To be fair, this attitude is not universal among Christians or conservatives, and does seem to be changing. I’ve worked with Catholic organizations on peace efforts in the past; they are all perfectly consistent about their pro-life views and though some express discomfort at working with traditional liberals, they do so anyway, which I respect. As well, though I do not agree with his policies, Mike Huckabee is stumping on the idea of extending the social network to include those who follow the pro-life message and carry their children to term.

The whole “pro-life” phenomenon is interesting, and I’d like to take a closer look at it sometime, particularly the history behind it. The term “pro-life” wasn’t really used until about the late 1960s, if I recall; the argument before then was strictly a conservative Christian argument against the “wages of sin” – in other words, the real problem with abortion was that the mother was “getting away with” sex out of wedlock.
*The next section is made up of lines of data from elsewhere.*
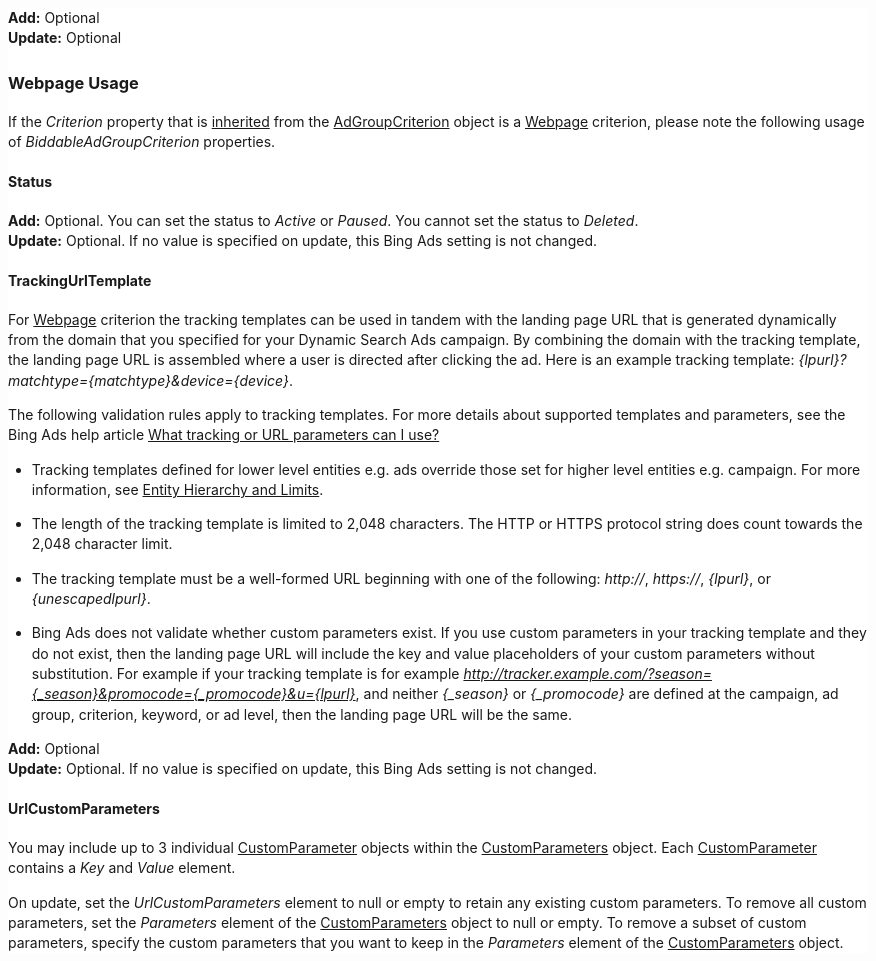 **Add:** Optional  
**Update:** Optional  

### <a name="webpage"></a>Webpage Usage
If the *Criterion* property that is [inherited](#inheritedelements) from the [AdGroupCriterion](../campaign-management-service/adgroupcriterion.md) object is a [Webpage](../campaign-management-service/webpage.md) criterion, please note the following usage of *BiddableAdGroupCriterion* properties.

#### <a name="webpage_status"></a>Status
**Add:** Optional. You can set the status to *Active* or *Paused*. You cannot set the status to *Deleted*.     
**Update:** Optional. If no value is specified on update, this Bing Ads setting is not changed.  

#### <a name="webpage_trackingurltemplate"></a>TrackingUrlTemplate
For [Webpage](../campaign-management-service/webpage.md) criterion the tracking templates can be used in tandem with the landing page URL that is generated dynamically from the domain that you specified for your Dynamic Search Ads campaign. By combining the domain with the tracking template, the landing page URL is assembled where a user is directed after clicking the ad. Here is an example tracking template: *{lpurl}?matchtype={matchtype}&device={device}*.

The following validation rules apply to tracking templates. For more details about supported templates and parameters, see the Bing Ads help article [What tracking or URL parameters can I use?](https://help.bingads.microsoft.com/#apex/3/en/56799/2)

- Tracking templates defined for lower level entities e.g. ads override those set for higher level entities e.g. campaign. For more information, see [Entity Hierarchy and Limits](~/guides/entity-hierarchy-limits.md).

- The length of the tracking template is limited to 2,048 characters. The HTTP or HTTPS protocol string does count towards the 2,048 character limit.

- The tracking template must be a well-formed URL beginning with one of the following: *http://*, *https://*, *{lpurl}*, or *{unescapedlpurl}*. 

- Bing Ads does not validate whether custom parameters exist. If you use custom parameters in your tracking template and they do not exist, then the landing page URL will include the key and value placeholders of your custom parameters without substitution. For example if your tracking template is for example *http://tracker.example.com/?season={_season}&promocode={_promocode}&u={lpurl}*, and neither *{_season}* or *{_promocode}* are defined at the campaign, ad group, criterion, keyword, or ad level, then the landing page URL will be the same.

**Add:** Optional  
**Update:** Optional. If no value is specified on update, this Bing Ads setting is not changed.  

#### <a name="webpage_urlcustomparameters"></a>UrlCustomParameters
You may include up to 3 individual [CustomParameter](../campaign-management-service/customparameter.md) objects within the [CustomParameters](../campaign-management-service/customparameters.md) object. Each [CustomParameter](../campaign-management-service/customparameter.md) contains a *Key* and *Value* element.

On update, set the *UrlCustomParameters* element to null or empty to retain any existing custom parameters. To remove all custom parameters, set the *Parameters* element of the [CustomParameters](../campaign-management-service/customparameters.md) object to null or empty. To remove a subset of custom parameters, specify the custom parameters that you want to keep in the *Parameters* element of the [CustomParameters](../campaign-management-service/customparameters.md) object.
The baby wasn’t even a consideration.

The Sexual Revolution brought that line of reasoning to a close, as, in general, telling people they can have sex is universally more successful than telling people they can’t.

I have read before, and now can’t find a source for it, that the movement was re-branded “pro-life” in a deliberate bit of marketing resulting from a meeting on that subject with a small number of participants which spelled out the marching orders for all. Suddenly, God wasn’t angry at the mother – He just wanted those poor babies to live. It was a much more “sellable” message. Instead of you being against sex, suddenly they were against babies. Hey, that works! And not coincidentally, it also marked the beginning of a more accusatory, radicalized form of advocacy. No longer were they content to gather in groups such as the Catholic League of Decency and tut-tut at the naughtiness about them…now, they had a holy crusade against the unbelievers on their hands. Later, this would extend, in some sick people’s minds, to blowing up clinics and shooting doctors.

In any case, if anyone has any info on that meeting, I’d like to read about it.